**WORK ORDER**. Copy out the text of every item below verbatim, leaving out the pictures.
Segment Start: RECORDS SHOWN
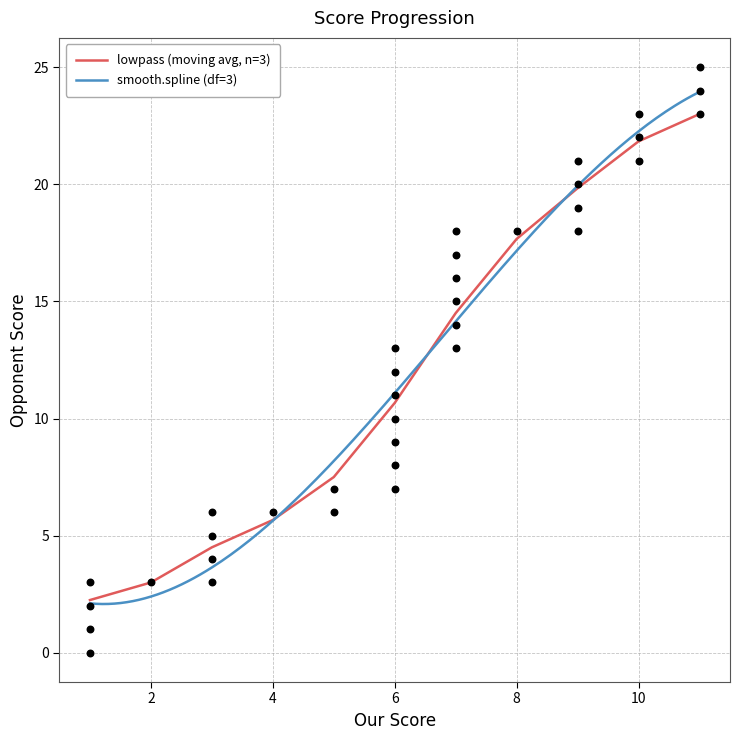

Which has a higher value, 12 or 31?

31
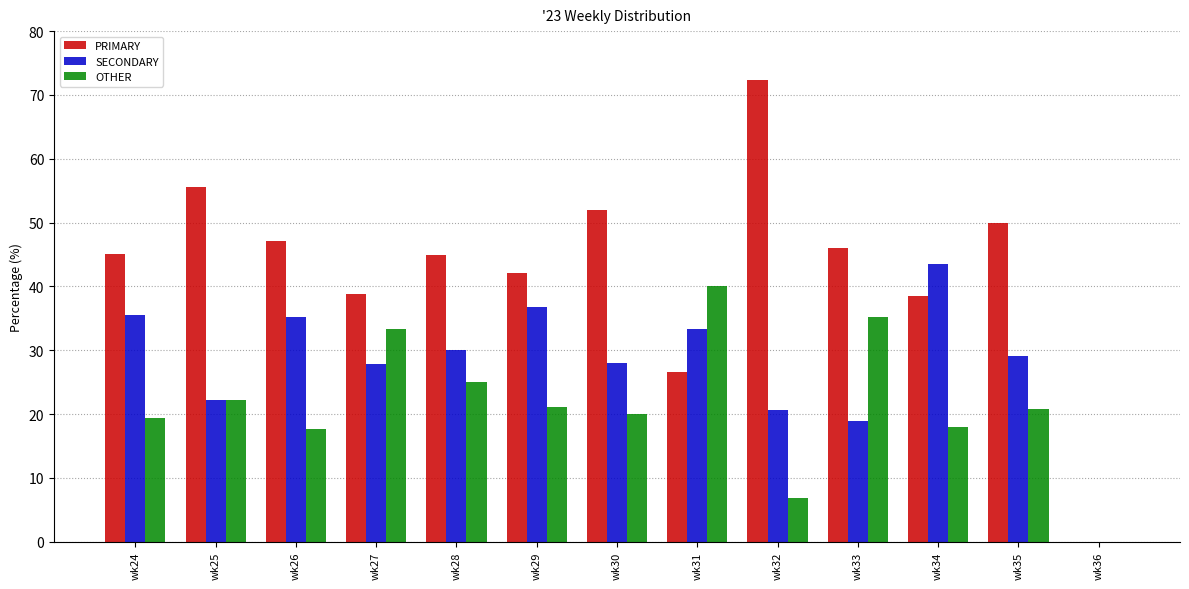

Between wk24 and wk36, which series saw the biggest shift?

PRIMARY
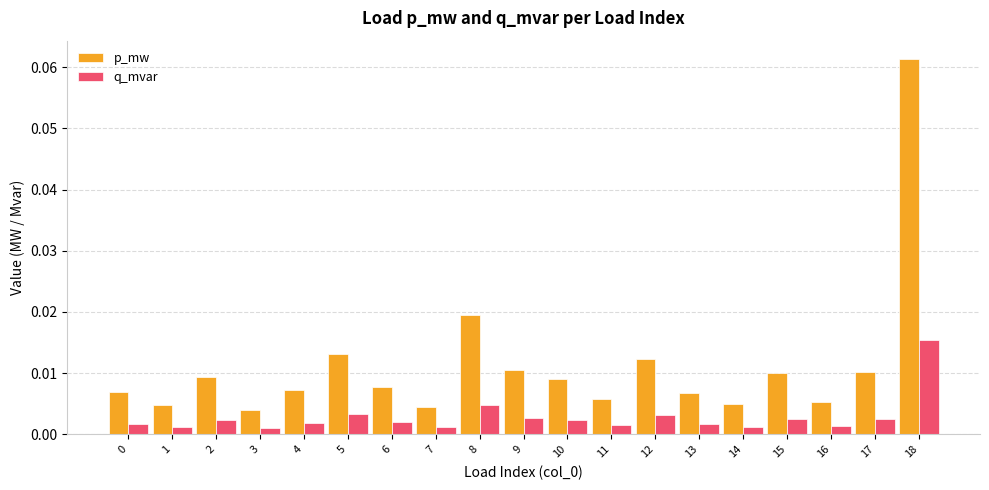

List the series in order of their peak value, highest first.

p_mw, q_mvar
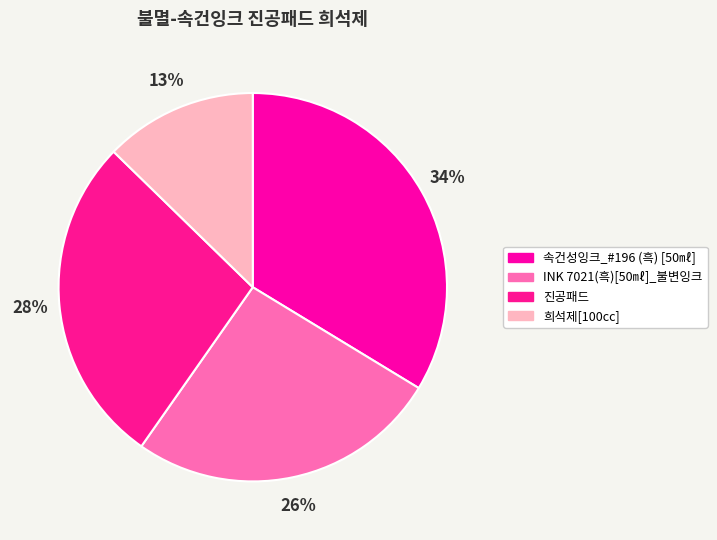

To the nearest percent, what portion does 희석제[100cc] represent?

13%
Segment End: RECORDS SHOWN
**RESPONSE TO THE EXERCISE**.
Which has a higher value, 12 or 31?

31

Between wk24 and wk36, which series saw the biggest shift?

PRIMARY

List the series in order of their peak value, highest first.

p_mw, q_mvar

To the nearest percent, what portion does 희석제[100cc] represent?

13%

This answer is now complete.